Deux catégories se distinguent généralement. Celle des « rebelles » éminents qui la refusent systématiquement la jugeant probablement soit désuète, soit injustifiée, soit inutile, ou pour tout autre raison. La liste dans le désordre n’en demeure pas moins impressionnante sur le plan qualitatif : Pierre et Marie Curie, Robert et Elisabeth Badinter, George Sand, Stéphane Mallarmé, Claude Monet, Gérard de Nerval, André Gide, Albert Camus et quelques autres… Pierre Bourdieu, l’homme de La Distinction (1979) n’en a assurément pas bénéficié…
Une autre catégorie est constituée par des quêteurs d’honorabilité. Nous en connaissons tous. Je citerai juste quelques cas que j’ai rencontré dans mon entourage pour obtenir ce graal : ce dirigeant d’un grand groupe qui a fait des pieds et des mains auprès des ministères, ce professeur d’université qui s’est courbé devant un ministre, ce professeur au sein d’une grande école de commerce qui a reçu cette récompense au moment même (hasard des évènements…) où il se faisait remercier (ce qui est rare) de ce prestigieux établissement… Sans parler du monde des médias, notamment parisiens visibles et connus, particulièrement gâté (un consultation de leur page Wikipédia le confirme).

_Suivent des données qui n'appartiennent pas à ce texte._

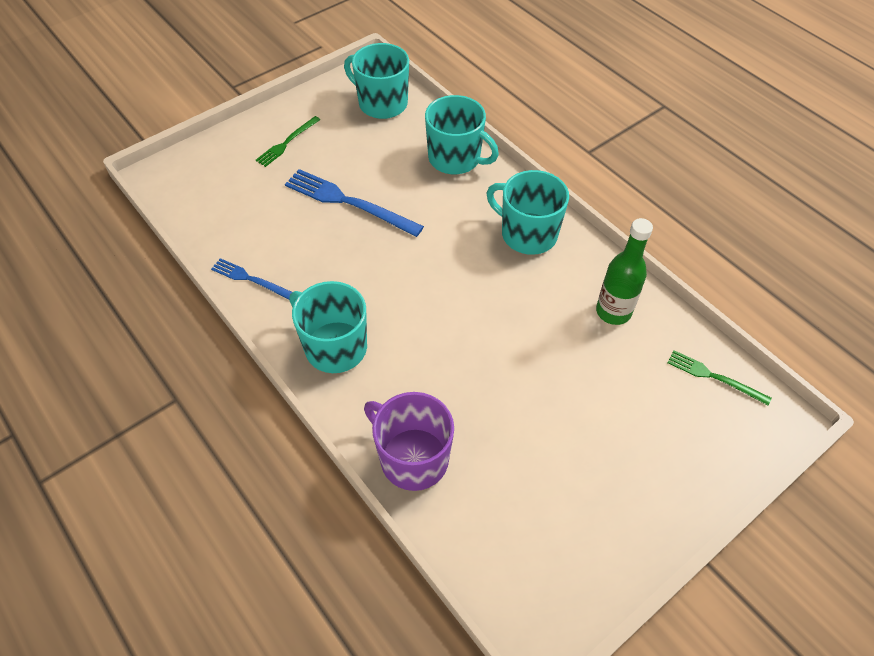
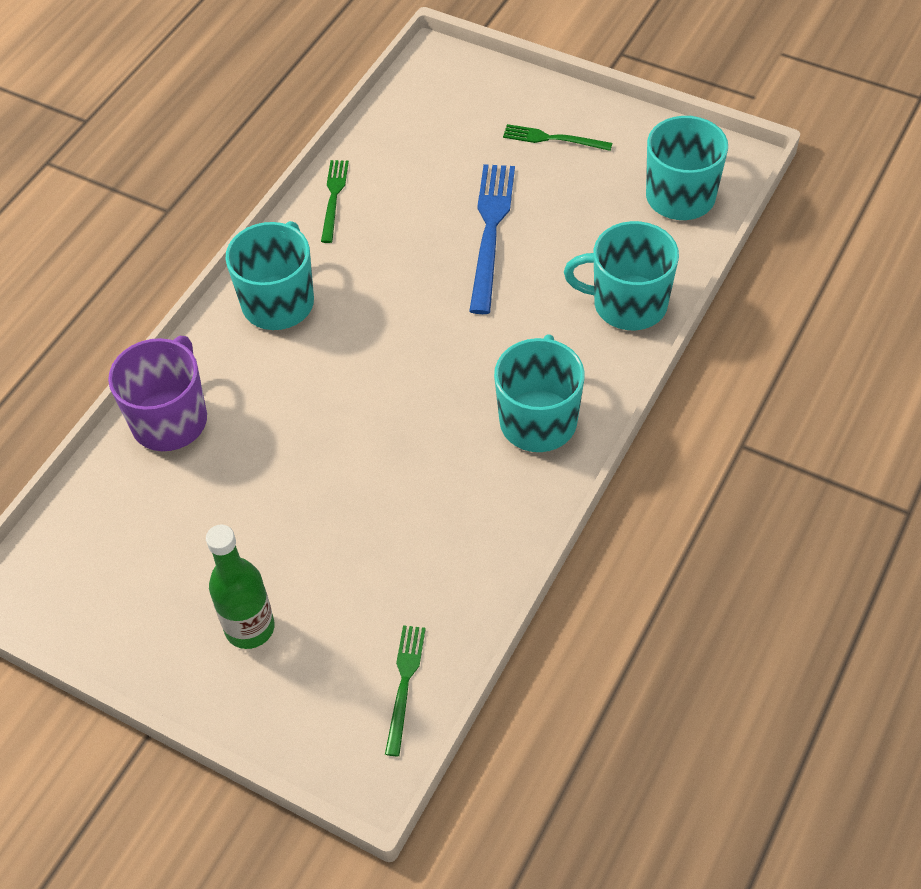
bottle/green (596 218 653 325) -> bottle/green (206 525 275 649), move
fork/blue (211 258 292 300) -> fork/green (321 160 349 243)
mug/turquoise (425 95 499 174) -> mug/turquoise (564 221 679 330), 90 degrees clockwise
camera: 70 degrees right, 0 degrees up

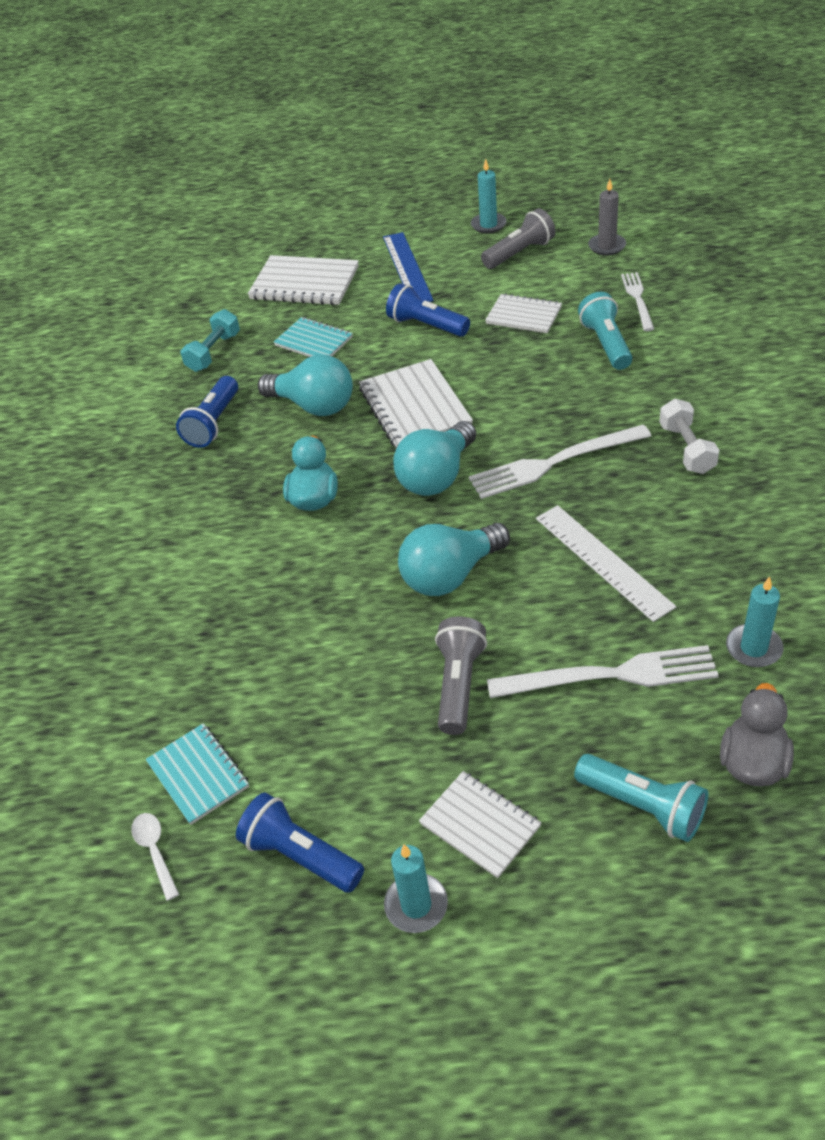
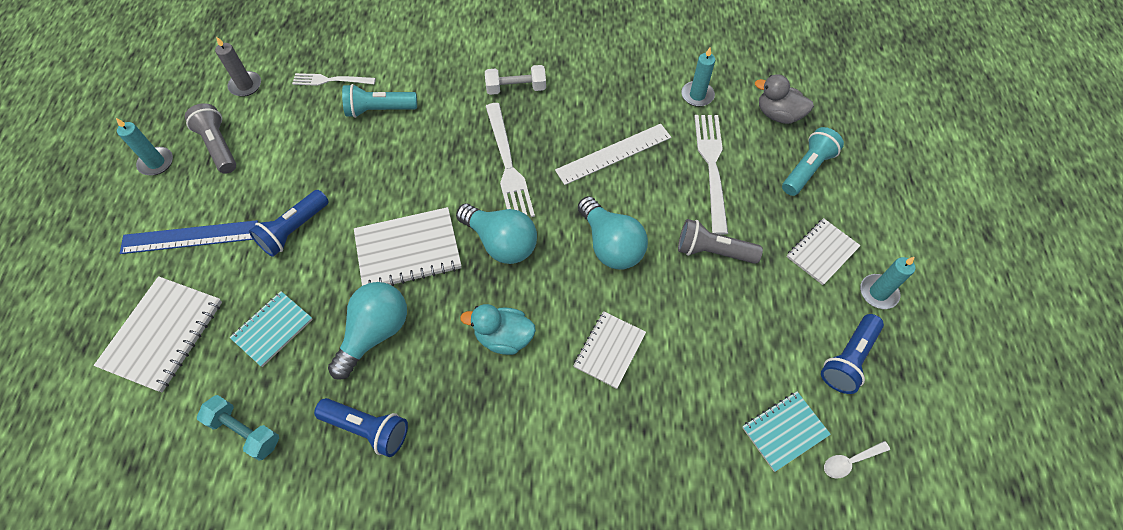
notebook/white (485 293 562 333) -> notebook/white (573 311 646 389), move
camera: 90 degrees left, 15 degrees up

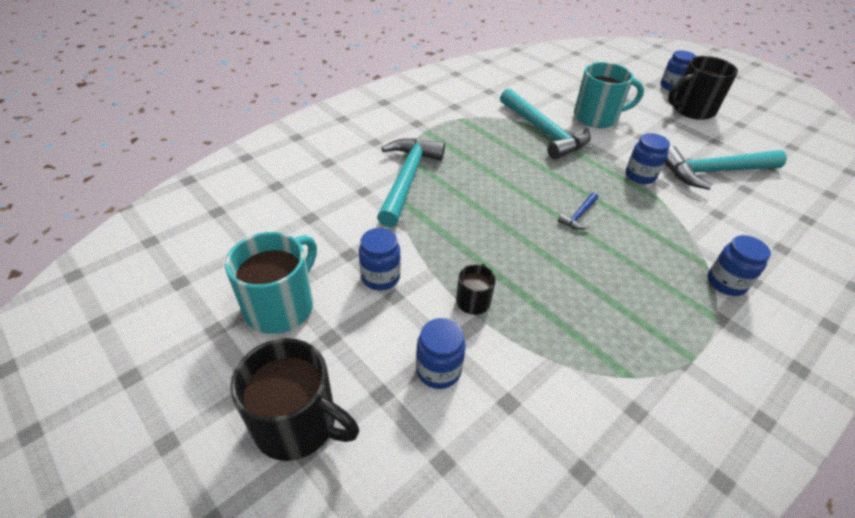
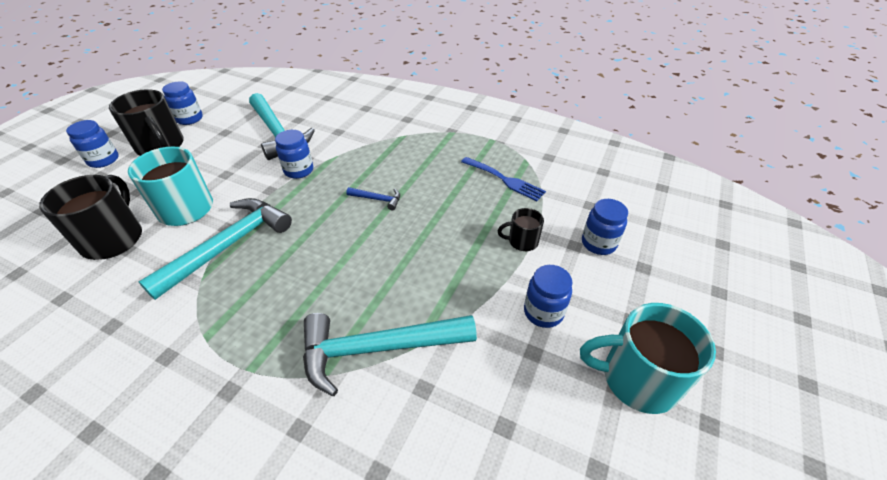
none -> fork/blue (461 157 546 201)
mug/black (230 338 359 461) -> mug/black (39 175 142 260), move
jar/blue (708 235 771 296) -> jar/blue (162 81 203 125), move
camera: 110 degrees left, 0 degrees up

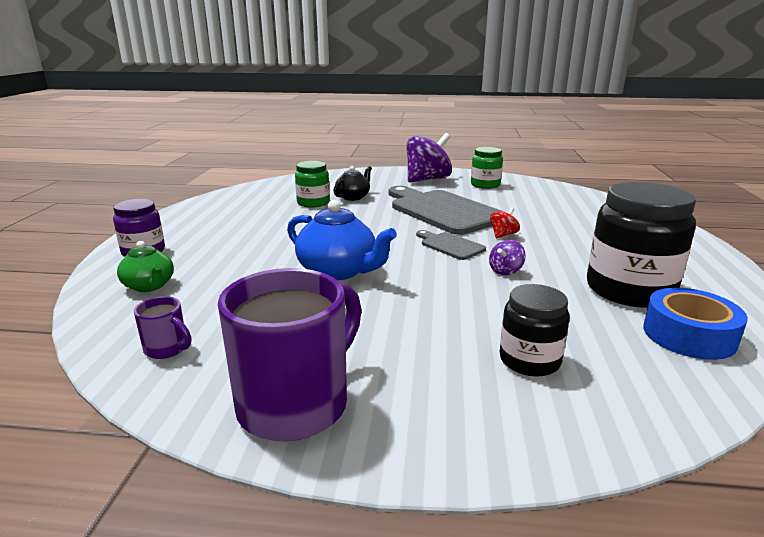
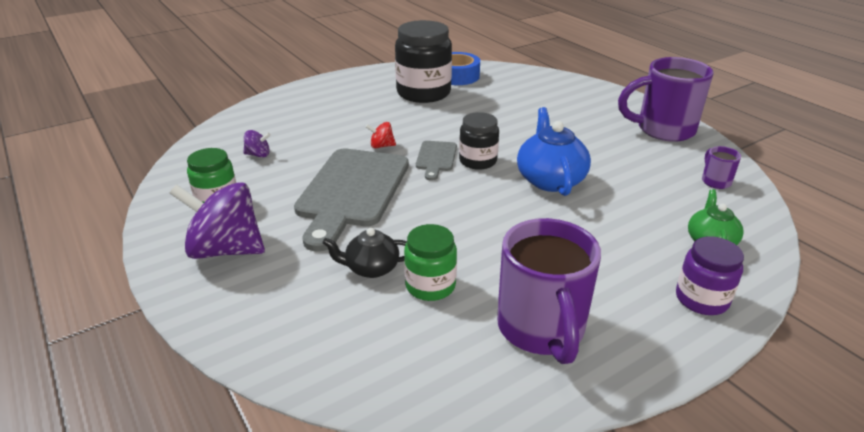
none -> mug/purple (497 218 601 364)
spinning top/purple (489 240 526 275) -> spinning top/purple (243 130 271 158), move
jar/black (500 284 570 377) -> jar/black (459 112 499 170), move
camera: 130 degrees left, 10 degrees up

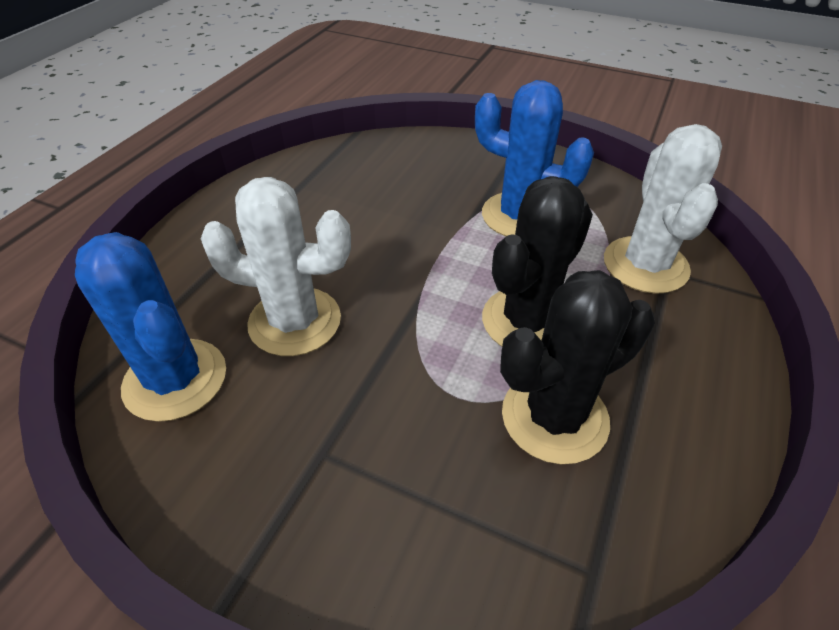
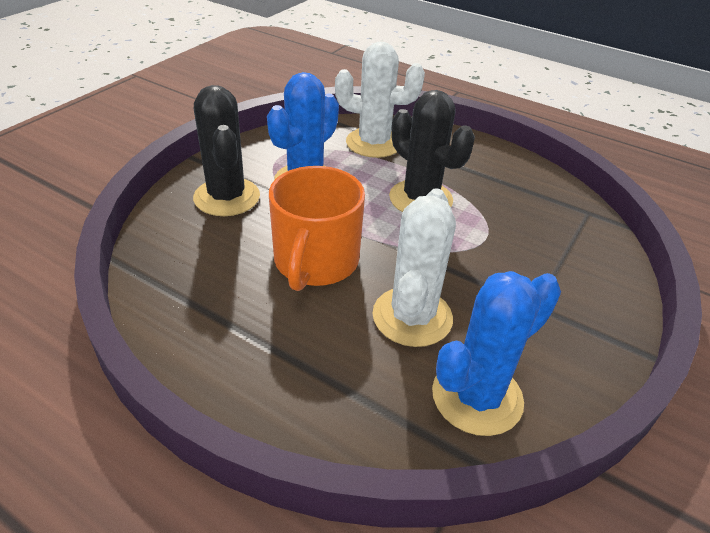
none -> mug/orange (269 166 365 291)
cactus/black (500 270 655 464) -> cactus/black (193 85 260 216), move
camera: 85 degrees left, 5 degrees down

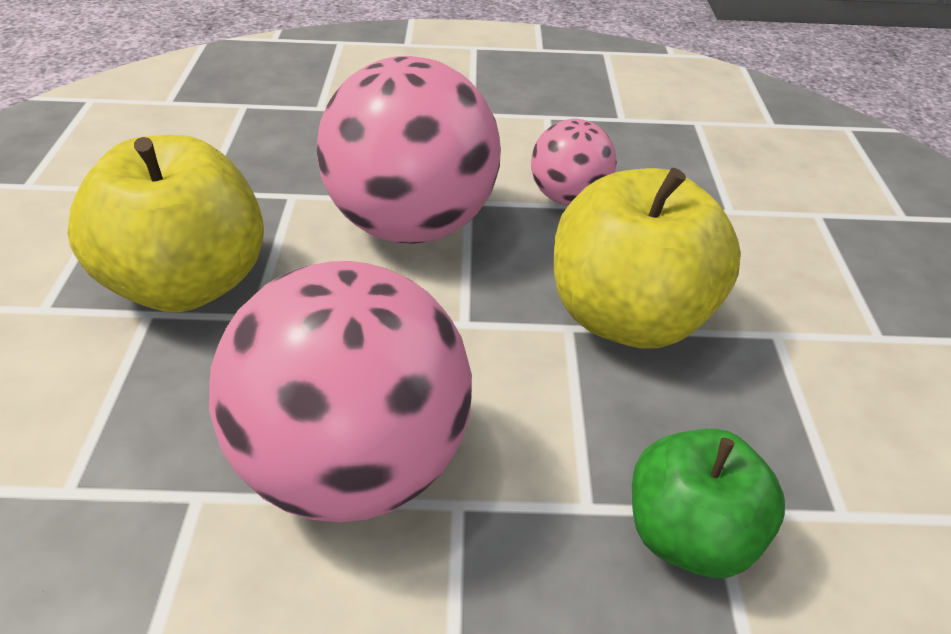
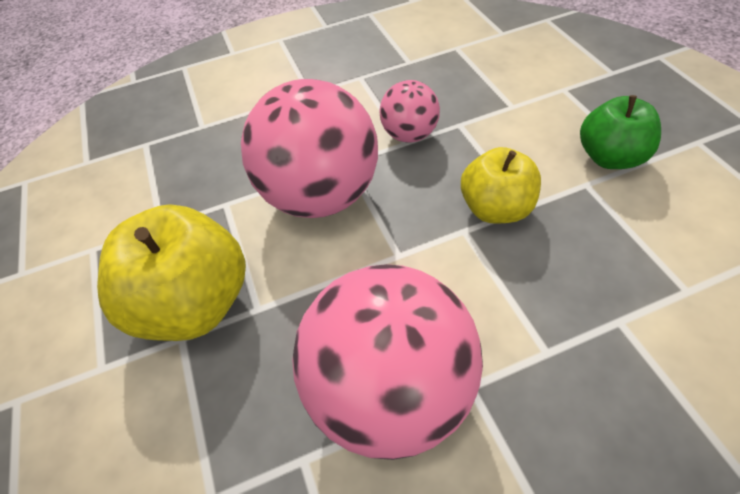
apple/green (632 429 785 578) -> apple/green (580 95 661 169), move
apple/yellow (554 168 741 349) -> apple/yellow (461 147 541 224), x0.64
camera: 15 degrees left, 10 degrees up

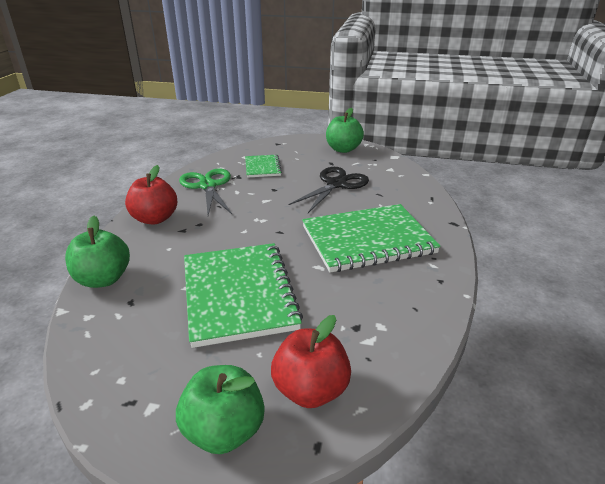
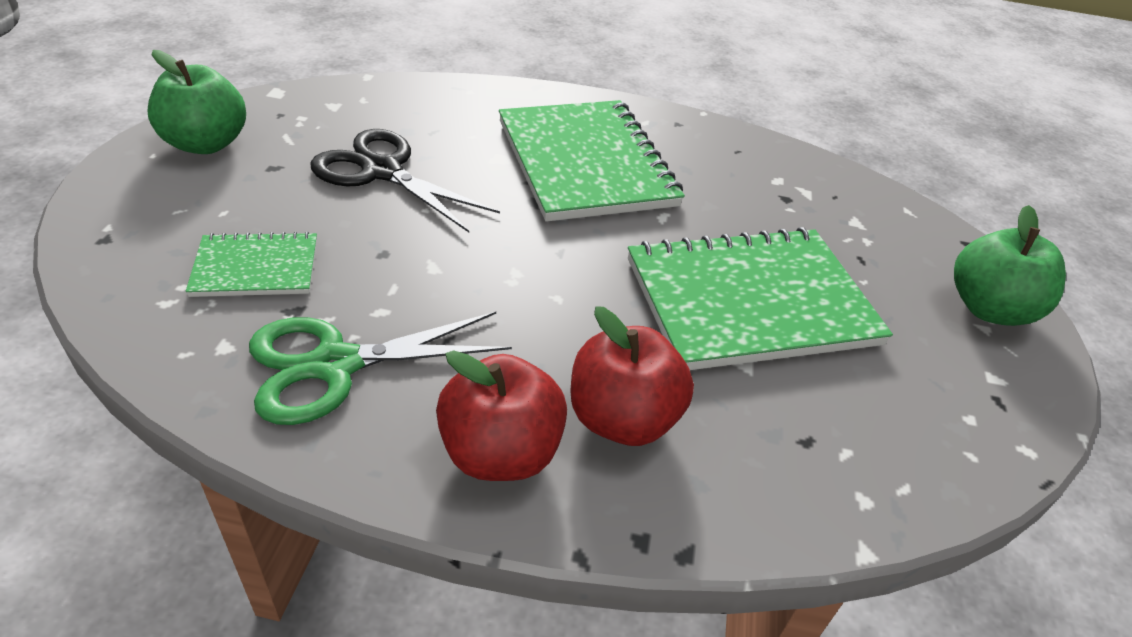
apple/green (65 216 130 288) -> none
apple/red (271 315 351 408) -> apple/red (570 306 694 446), move
camera: 95 degrees left, 10 degrees up

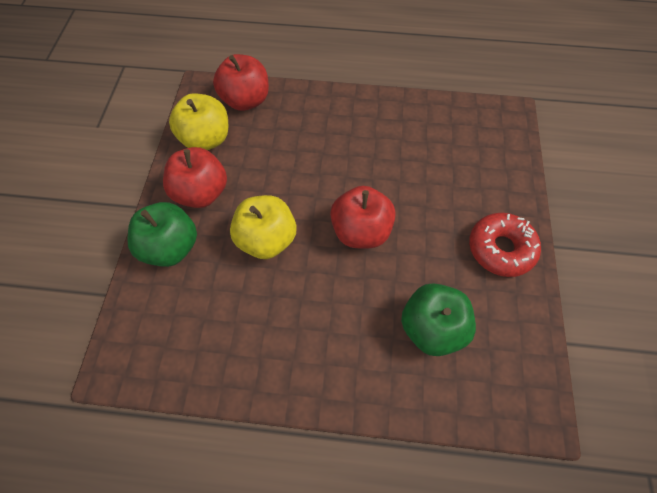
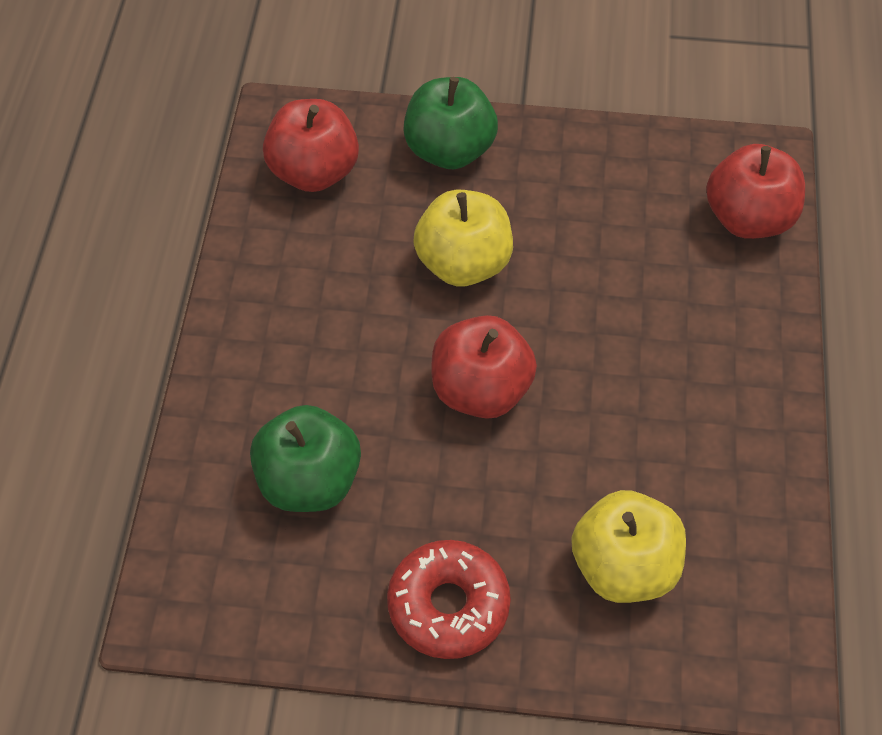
apple/red (163 147 227 208) -> apple/red (263 99 359 192), move
apple/yellow (169 93 228 150) -> apple/yellow (571 490 686 603), move
camera: 90 degrees right, 5 degrees down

Détail amusant au passage, la sociologue Monique Pinçon-Charlot experte des "classes supérieures" en particulier de la "grande bourgeoisie parisienne" en a même bénéficié il y a quelques années…
Deux mondes probablement culturellement irréconciliables au regard d’un troisième dont on aimerait tant qu'il soit plus visible. Il s’agit évidemment de tous ces honorables citoyens inconnus et discrets qui font don quotidiennement et durablement de leur générosité et de leur engagement dans des actions secrètement « éminentes » et qui sont à ce titre, insuffisamment distingués. Nous en connaissons assurément tous...
(Pour aller plus loin je vous recommande la lecture de l’excellent opus de Romain Gubert intitulé : La décoration).